A mesma carência é verificada em Amor Verdadeiro (Verus, R$ 44,90), um pastiche de Orgulho e Preconceito, que retoma
personagens de A pequena livraria dos corações solitários (Verus, R$ 44,90). A autora se propôs a contar a vida sentimental de todos os que trabalham na livraria dedicada a livros românticos. Neste, uma das vendedoras é especialista em Jane Austen e encontra seu gentil cavalheiro, podre de rico, distante, educado e esquisitão para amar. No entanto, a mocinha é calcada numa personagem menor de Austen, que vive enfiada nos livros, sem um pingo de charme e carisma. Difícil criar alguma empatia com a protagonista.

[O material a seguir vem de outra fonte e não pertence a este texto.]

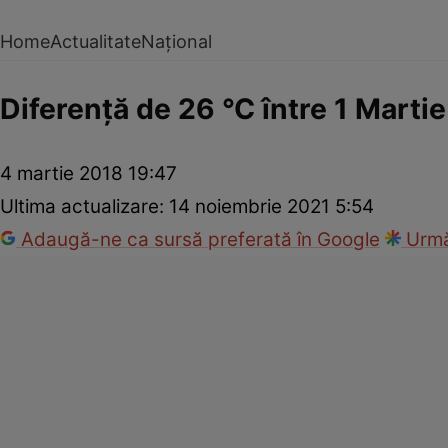
Home
Actualitate
Național
Diferenţă de 26 °C între 1 Martie
4 martie 2018 19:47
Ultima actualizare:
14 noiembrie 2021 5:54
Adaugă-ne ca sursă preferată în Google
Urmă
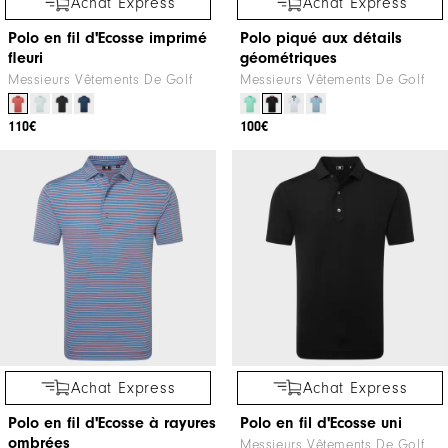
Achat Express
Achat Express
Polo en fil d'Ecosse imprimé
Polo piqué aux détails
fleuri
géométriques
Messieurs Vêtements De Golf
Messieurs Vêtements De Golf
110€
100€
Achat Express
Achat Express
Polo en fil d'Ecosse à rayures
Polo en fil d'Ecosse uni
ombrées
Messieurs Vêtements De Golf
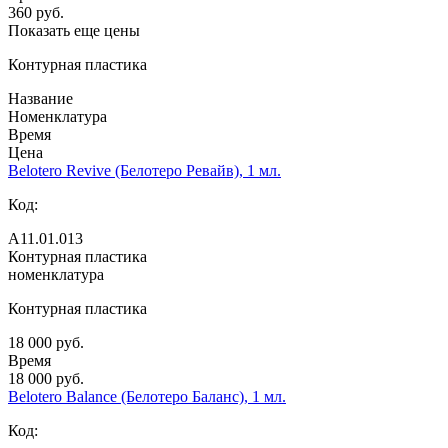
360 руб.
Показать еще цены
Контурная пластика
Название
Номенклатура
Время
Цена
Belotero Revive (Белотеро Ревайв), 1 мл.
Код:
А11.01.013
Контурная пластика
номенклатура
Контурная пластика
18 000 руб.
Время
18 000 руб.
Belotero Balance (Белотеро Баланс), 1 мл.
Код:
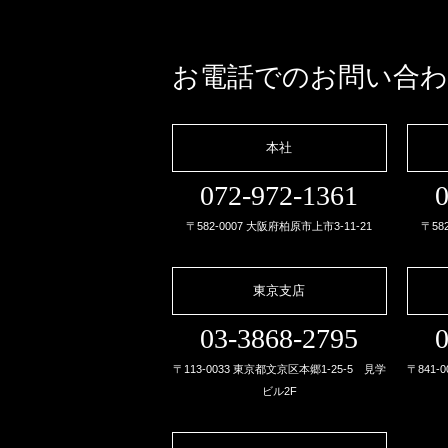
お電話でのお問い合
本社
072-972-1361
0
〒582-0007 大阪府柏原市上市3-11-21
〒58
東京支店
03-3868-2795
0
〒113-0033 東京都文京区本郷1-25-5 見学
〒841-
ビル2F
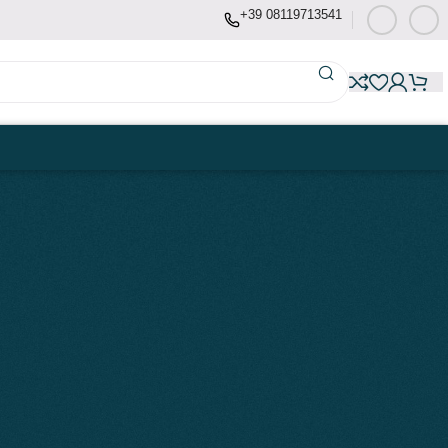
+39 08119713541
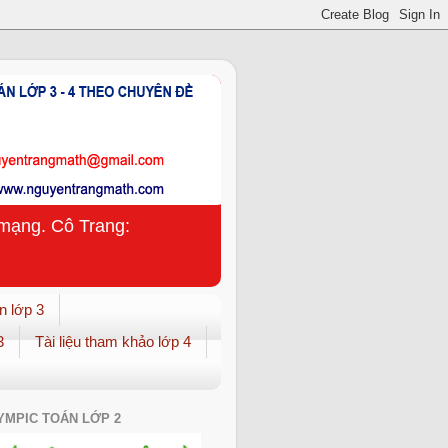
n mạng. Cô Trang:
n lớp 3
3
Tài liệu tham khảo lớp 4
YMPIC TOÁN LỚP 2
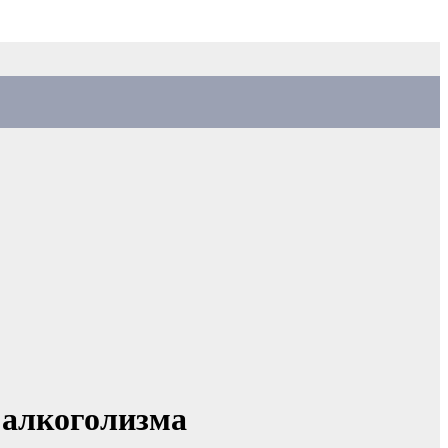
 алкоголизма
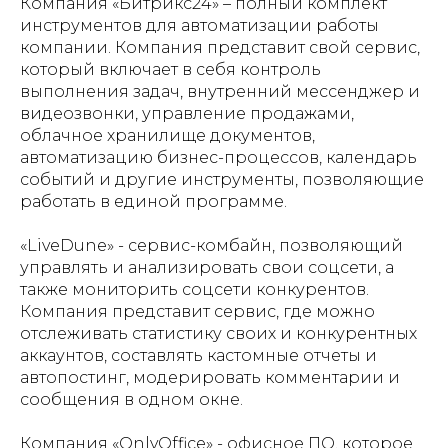
Компания «Битрикс24» – полный комплект
инструментов для автоматизации работы
компании. Компания представит свой сервис,
который включает в себя контроль
выполнения задач, внутренний мессенджер и
видеозвонки, управление продажами,
облачное хранилище документов,
автоматизацию бизнес-процессов, календарь
событий и другие инструменты, позволяющие
работать в единой программе.
«LiveDune» - сервис-комбайн, позволяющий
управлять и анализировать свои соцсети, а
также мониторить соцсети конкурентов.
Компания представит сервис, где можно
отслеживать статистику своих и конкурентных
аккаунтов, составлять кастомные отчеты и
автопостинг, модерировать комментарии и
сообщения в одном окне.
Компания «OnlyOffice» - офисное ПО, которое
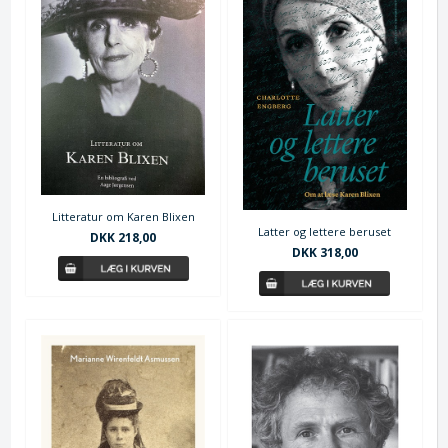
Litteratur om Karen Blixen
Latter og lettere beruset
DKK 218,00
DKK 318,00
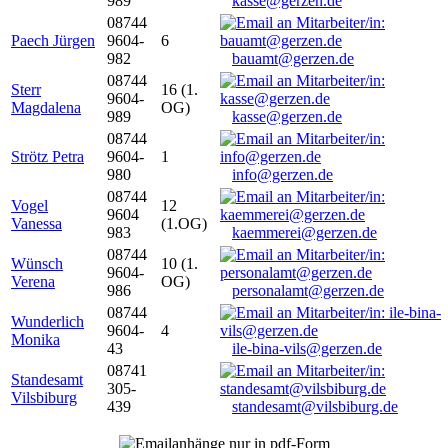
989
kasse@gerzen.de
08744
Paech Jürgen
9604-
6
982
bauamt@gerzen.de
08744
Sterr
16 (1.
9604-
Magdalena
OG)
989
kasse@gerzen.de
08744
Strötz Petra
9604-
1
980
info@gerzen.de
08744
Vogel
12
9604
Vanessa
(1.OG)
983
kaemmerei@gerzen.de
08744
Wünsch
10 (1.
9604-
Verena
OG)
986
personalamt@gerzen.de
08744
Wunderlich
9604-
4
Monika
43
ile-bina-vils@gerzen.de
08741
Standesamt
305-
Vilsbiburg
439
standesamt@vilsbiburg.de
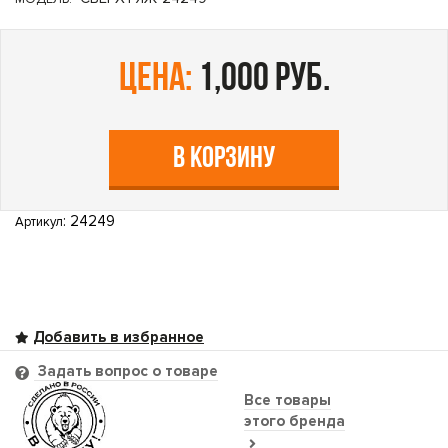
цена:
1,000 руб.
В КОРЗИНУ
: 24249
Артикул
Задать вопрос о товаре
Все товары
этого бренда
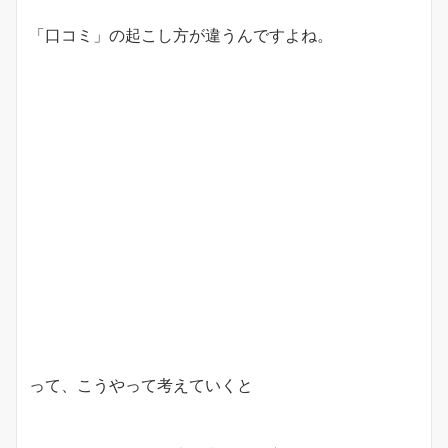
「口コミ」の起こし方が違うんですよね。
って、こうやって考えていくと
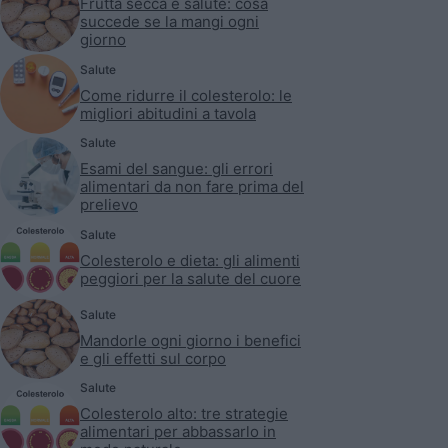
Frutta secca e salute: cosa
succede se la mangi ogni
giorno
Salute
Come ridurre il colesterolo: le
migliori abitudini a tavola
Salute
Esami del sangue: gli errori
alimentari da non fare prima del
prelievo
Salute
Colesterolo e dieta: gli alimenti
peggiori per la salute del cuore
Salute
Mandorle ogni giorno i benefici
e gli effetti sul corpo
Salute
Colesterolo alto: tre strategie
alimentari per abbassarlo in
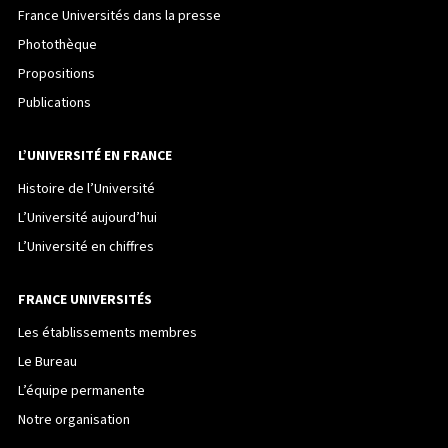
France Universités dans la presse
Photothèque
Propositions
Publications
L’UNIVERSITÉ EN FRANCE
Histoire de l’Université
L’Université aujourd’hui
L’Université en chiffres
FRANCE UNIVERSITÉS
Les établissements membres
Le Bureau
L’équipe permanente
Notre organisation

Quem quer trilhar caminhos confortavelmente conhecidos não sofrerá qualquer decepção com A sede (Record, R$ 59,90), do sueco Jo Nesbo. A mais recente incursão do detetive Harry Hole é com um assassino que marca encontros com mulheres pelo Tinder para matá-las e beber o sangue das vítimas. Embora sejam raríssimos os casos de malucos desse calibre, a obra de Jo Nesbo já vendeu mais de 40 milhões de exemplares no planeta pela naturalidade em que ele apresenta a maldade das mentes doentias.